Bolingbroke services to move to St John’s
The services currently provided at the Bolingbroke Hospital are to move to the modern St John’s Therapy Centre in Battersea, following a unanimous decision today (Tuesday, 3rd July) by Wandsworth Teaching Primary Care Trust (PCT) and St George’s University Hospitals NHS Foundation Trust.
The Boards of both the Trust and the PCT met in public to consider evidence from a three-month public consultation into where best to house the Bolingbroke’s services in the borough for the next three to five years.
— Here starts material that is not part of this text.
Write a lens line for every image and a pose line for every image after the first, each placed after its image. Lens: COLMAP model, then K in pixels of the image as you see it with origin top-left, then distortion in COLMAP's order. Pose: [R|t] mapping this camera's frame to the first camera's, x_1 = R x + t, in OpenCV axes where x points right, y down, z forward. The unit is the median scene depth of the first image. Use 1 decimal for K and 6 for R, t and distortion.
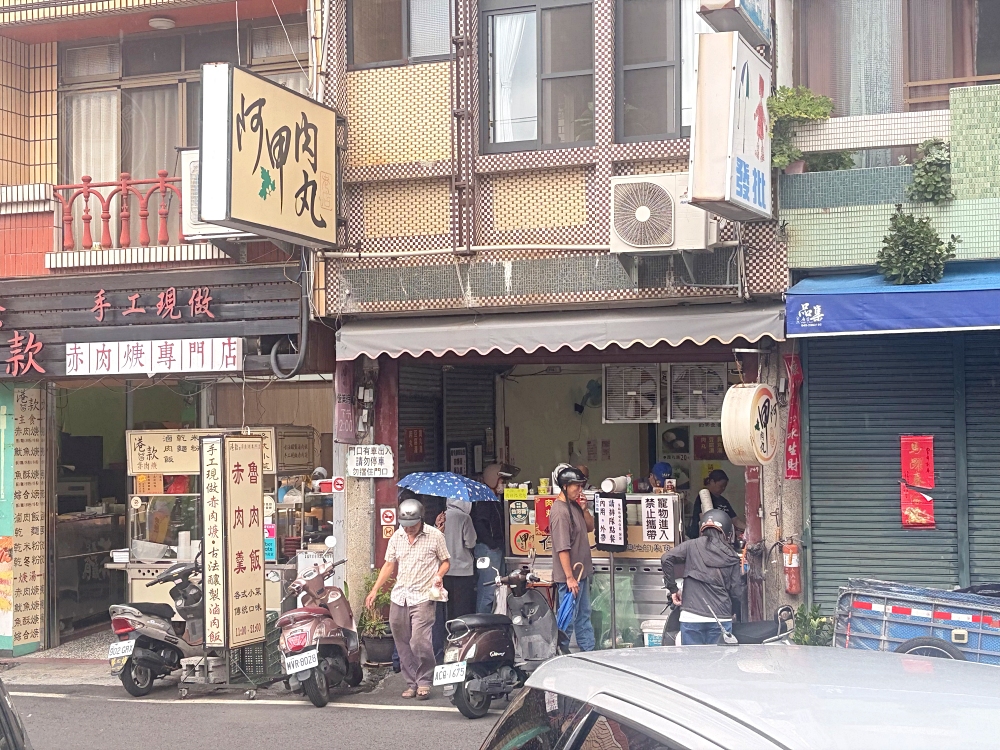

David Astley, Chief Executive of St George’s University Hospitals NHS Foundation Trust, acknowledged the depth of public feeling at the meeting to keep services at the Bolingbroke, but set out the reasoning why the right decision had to be made:
“The Bolingbroke is a much-loved and cherished hospital in its local community but as a responsible and accountable organisation we must balance their wishes with the need to provide better healthcare for patients and show value for money for the taxpayer.
“The Bolingbroke building, whilst magnificent in its day, is now completely out of step with the expectations of patients in modern healthcare. The building is costly to maintain and no longer meets health and safety requirements. The St John’s Therapy Centre offers staff and patients the high-quality environment they deserve. And of all the options available, St John’s offers the least disruption for our patients, based less than a mile away from the Bolingroke.”
The Trust and the PCT are not closing services as a result of this move: The Day Hospital for the elderly, imaging and ultrasound, and outpatient clinics will all move to St John’s once building work is complete early next year. The PCT’s dental service will move to Balham Health Centre on Bedford Hill to take advantage of the Health Centre’s modern facilities, and the PCT’s podiatry service will also move to St John’s to join the podiatry service already based there.
The only change to services is that the Day Hospital will move from a full-day model of care to a half-day. This is in keeping with best practice elsewhere in the country and will allow the hospital to treat the same number of patients by minimising any delays between appointments so that patients spend less time in hospital.
At the meeting, St George’s University Hospitals NHS Foundation Trust also committed not to dispose of the Bolingbroke site until the end of a further consultation by Wandsworth Teaching PCT into the long-term future of healthcare in the whole of Battersea and north Wandsworth.
Ann Radmore, Chief Executive of Wandsworth Teaching PCT, said:
“We cannot view the Bolingbroke in isolation and we are committed to improving healthcare in Battersea and north Wandsworth. We will soon be consulting with local people again, but this time looking at changing and improving services to better meet their health needs. We are already analysing those needs and we hope that everyone who took part in the Bolingbroke consultation will help us again with this wider review of healthcare provision.”
This next consultation, starting later this year, will consider possible locations for community based services which include GP surgeries and health centres.
Notes to editors
- For more information please contact:
For Wandsworth Teaching PCT, Lizzie Whetnall, Head of Communications, on 020 8682 6835 or firstname.lastname@example.org
For St George’s University Hospitals NHS Foundation Trust, Daniel Pople, Acting Head of Communications, on 020 8725 5151 or Daniel.email@example.com
- The Bolingbroke Hospital is owned and managed by St George’s University Hospitals NHS Foundation Trust.
- The Bolingbroke consultation, which began in February, gave four options for relocating its services. However, responses in the form of petitions and campaigns showed that many respondents did not want services to move from the hospital.
- The Bolingbroke Hospital was built in the 1880s and extensive building work would be required to bring the building up to modern standards. A minimum investment of £6 million would be required to comply with the most basic of health and safety requirements. Any bids for this investment from NHS London might not be successful, given the requirement for value for money and prioritising investment in services in deprived areas.